## ABOUT THIS TASK
Output the first line of the listing and each line after it, up to and including the line that contains "thumb tip: (188, 138)", exactly as written, minus the pictures.

——

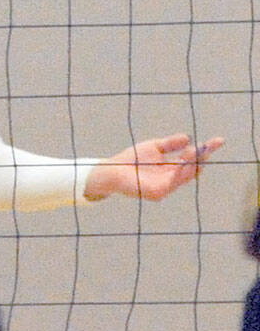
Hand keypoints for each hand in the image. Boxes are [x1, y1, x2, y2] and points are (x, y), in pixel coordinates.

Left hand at [84, 134, 223, 200]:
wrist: (111, 169)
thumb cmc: (131, 159)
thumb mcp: (154, 147)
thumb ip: (170, 144)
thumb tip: (188, 138)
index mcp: (171, 169)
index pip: (193, 160)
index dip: (206, 151)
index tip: (219, 140)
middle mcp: (171, 179)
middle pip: (193, 169)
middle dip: (202, 157)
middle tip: (209, 146)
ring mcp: (165, 187)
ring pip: (185, 176)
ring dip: (192, 163)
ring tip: (197, 150)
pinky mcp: (157, 192)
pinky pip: (172, 182)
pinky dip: (179, 172)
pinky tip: (183, 162)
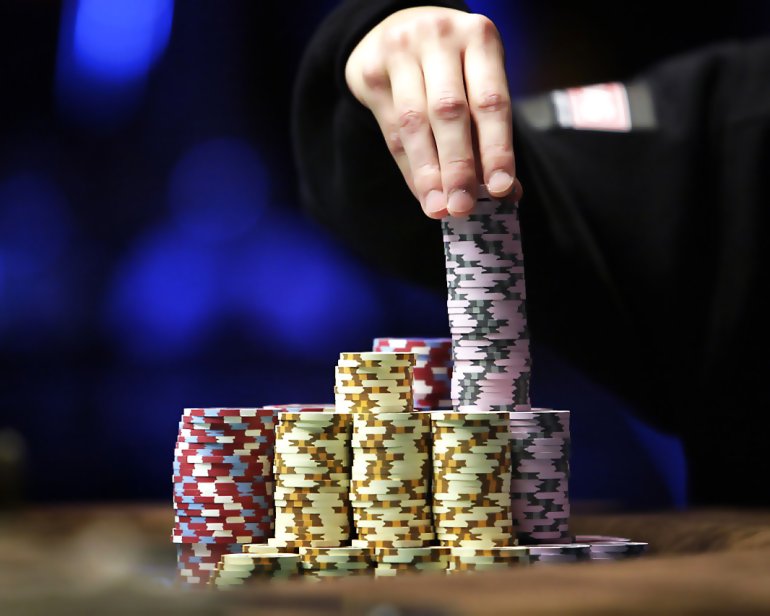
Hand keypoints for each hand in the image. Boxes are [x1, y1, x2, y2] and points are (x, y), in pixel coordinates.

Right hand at [345, 6, 522, 218]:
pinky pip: (391, 130)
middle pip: (449, 111)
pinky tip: (422, 192)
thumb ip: (489, 134)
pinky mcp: (371, 72)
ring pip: (414, 122)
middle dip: (457, 166)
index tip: (500, 189)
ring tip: (438, 208)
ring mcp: (400, 52)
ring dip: (428, 172)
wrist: (398, 28)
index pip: (491, 101)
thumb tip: (507, 193)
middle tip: (462, 207)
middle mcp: (439, 38)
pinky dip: (410, 167)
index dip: (497, 148)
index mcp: (479, 38)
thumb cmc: (451, 68)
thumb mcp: (478, 84)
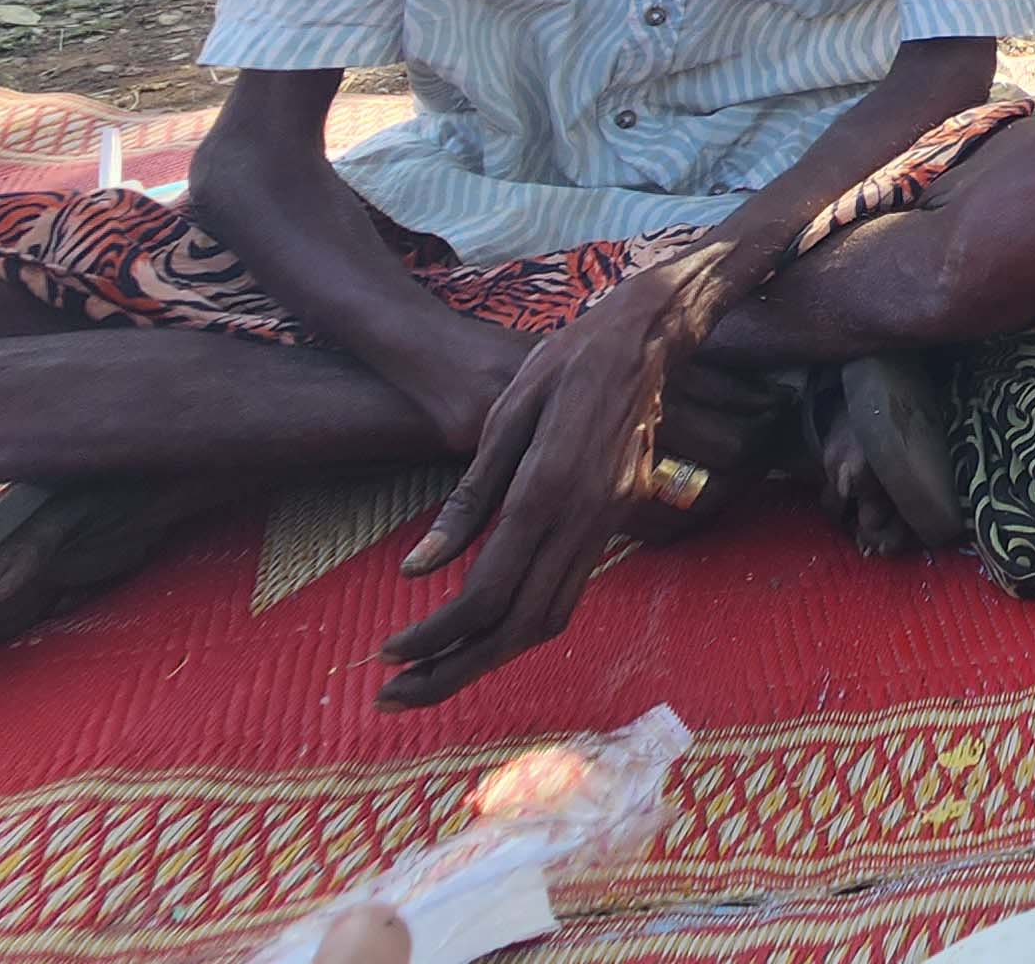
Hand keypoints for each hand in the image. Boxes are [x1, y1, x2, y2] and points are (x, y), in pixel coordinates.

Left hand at [380, 255, 723, 706]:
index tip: (389, 653)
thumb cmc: (564, 364)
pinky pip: (569, 594)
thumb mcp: (503, 416)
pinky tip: (488, 631)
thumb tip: (416, 569)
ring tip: (435, 676)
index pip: (486, 591)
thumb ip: (466, 499)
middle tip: (398, 695)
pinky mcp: (615, 521)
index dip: (435, 635)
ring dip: (490, 659)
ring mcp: (606, 524)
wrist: (645, 339)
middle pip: (518, 626)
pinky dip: (525, 626)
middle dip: (456, 670)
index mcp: (547, 489)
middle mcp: (583, 519)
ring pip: (550, 620)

——

## RESPONSE AREA
Hand keypoints for each hand in the image. Boxes are [x1, y1, x2, y2] and points are (x, y), in pixel coordinates.

Left hand at [84, 134, 223, 200]:
wrist: (111, 169)
thumb cmc: (131, 159)
thumb mcp: (154, 147)
thumb ip: (170, 144)
thumb tip: (188, 138)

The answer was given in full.